Daniel Bromberg <[EMAIL PROTECTED]> writes:
> I remember reading a paper about this. I wish I could remember which
> one. Basically, I think the code path to look up this information is
> very long and unoptimized (no hints).
It was probably stolarchuk's old paper, cited earlier in this thread.
AFS has changed a lot since then (1991?). Most significantly, the cache
is now integrated with the VM subsystem. Someone suggested that the
difference between observed performance and the paper's claims must be
a statistical anomaly. More likely, it's evidence of performance
improvements subsequent to the paper's publication (and not entirely
coincidental...)
> It beats the heck out of me why AFS can't have O(1) cache lookups.
> Hashing based on unique identifiers (AFS's fid's & chunk offset would
> make a nice one) is something from my undergradudate years. Someone
> made a comment about hardware vs. software, and AFS was limited by
> being all in software. This doesn't really matter when it comes down
> to O(f(n)) calculations. Hardware only improves by a constant
> factor. It's the *algorithm* that matters.

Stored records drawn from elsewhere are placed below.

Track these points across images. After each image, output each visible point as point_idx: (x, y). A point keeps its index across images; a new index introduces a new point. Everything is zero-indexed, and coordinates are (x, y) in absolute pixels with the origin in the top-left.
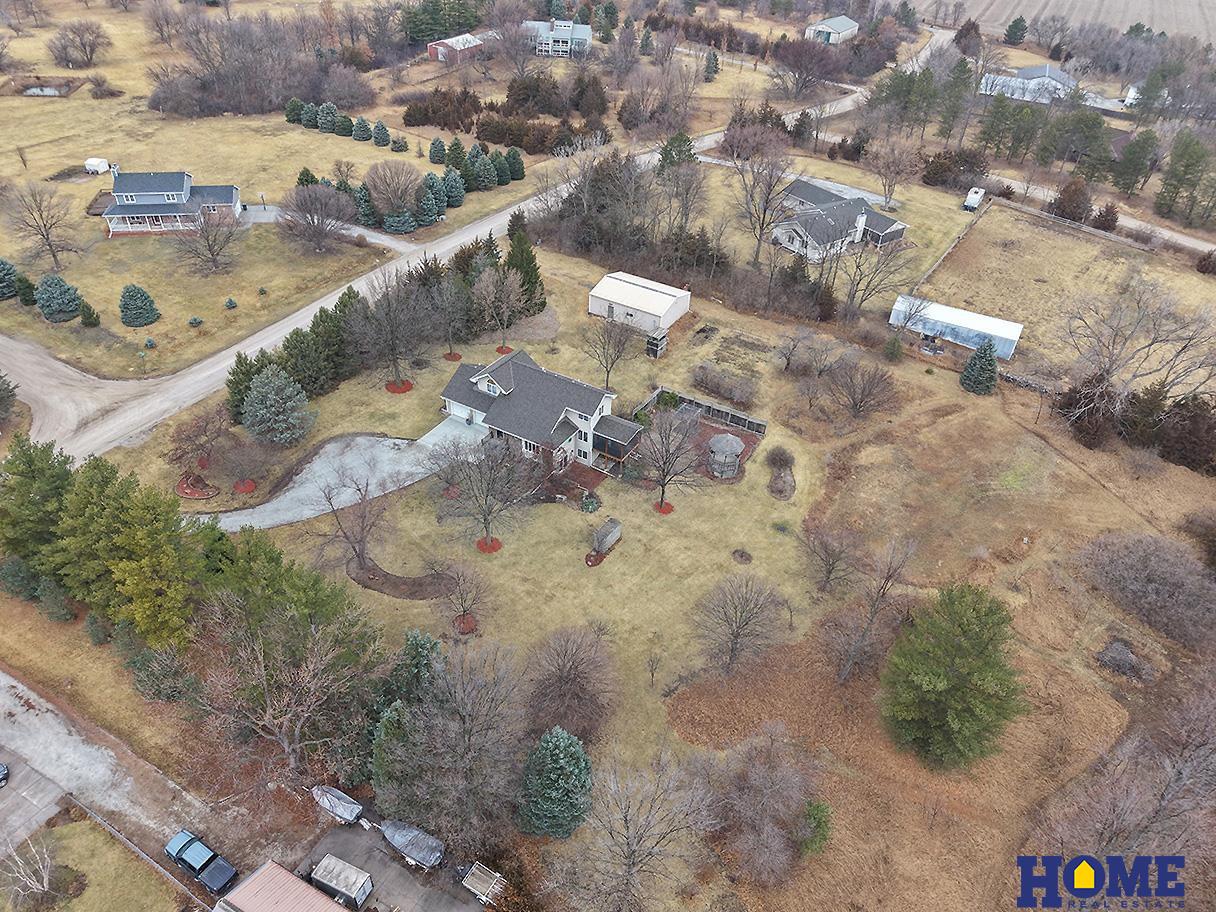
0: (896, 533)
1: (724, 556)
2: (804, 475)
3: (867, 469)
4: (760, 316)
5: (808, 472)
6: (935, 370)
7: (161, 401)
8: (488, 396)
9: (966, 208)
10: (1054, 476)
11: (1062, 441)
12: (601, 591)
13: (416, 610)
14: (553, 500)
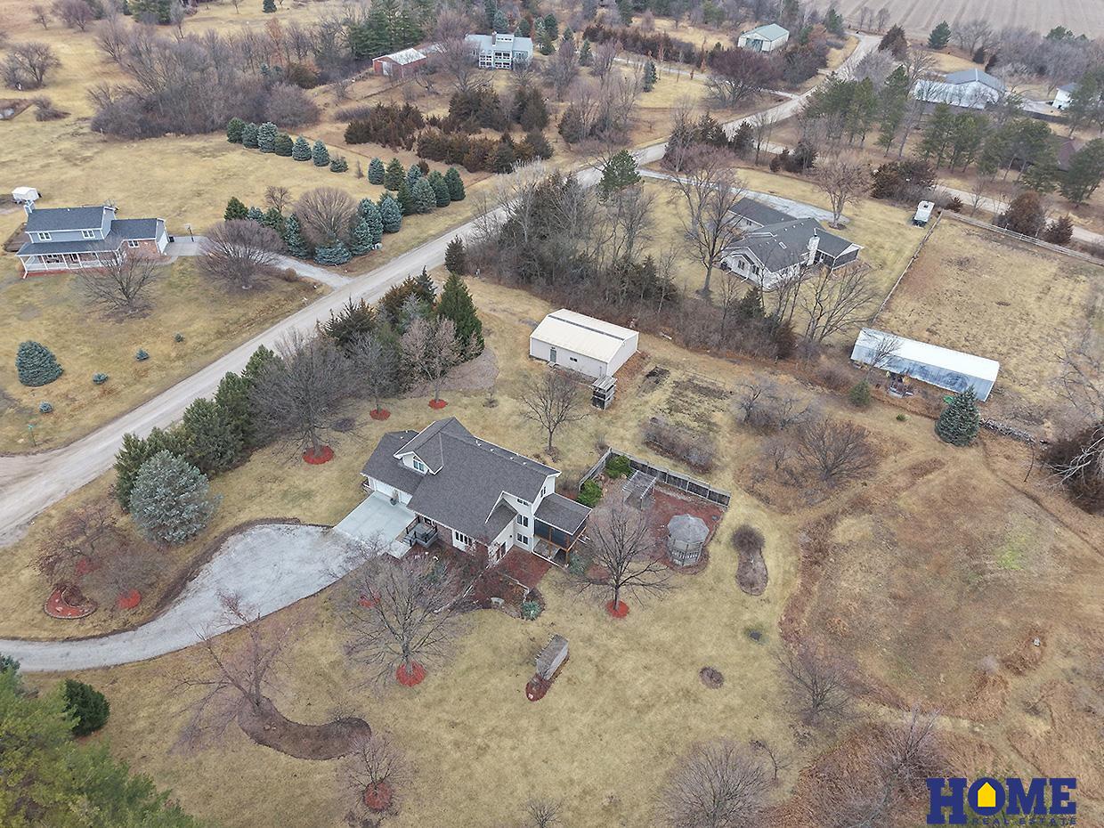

In fact, it does hash on the FID+chunk. Thus, cache lookups don't get
slower with larger caches. The observed degradation with excessively
large caches (and excessive all depends on the application) is probably
related to cache reclamation, which is presently linear with respect to
the cache size. As Joop suggested, tuning for optimum performance is
unfortunately not quite as simple as "make your cache as big as you
can."
At one point, Mickey had good reason to use a 2GB cache, because his
applications demanded it. That would be outrageously large for most
uses.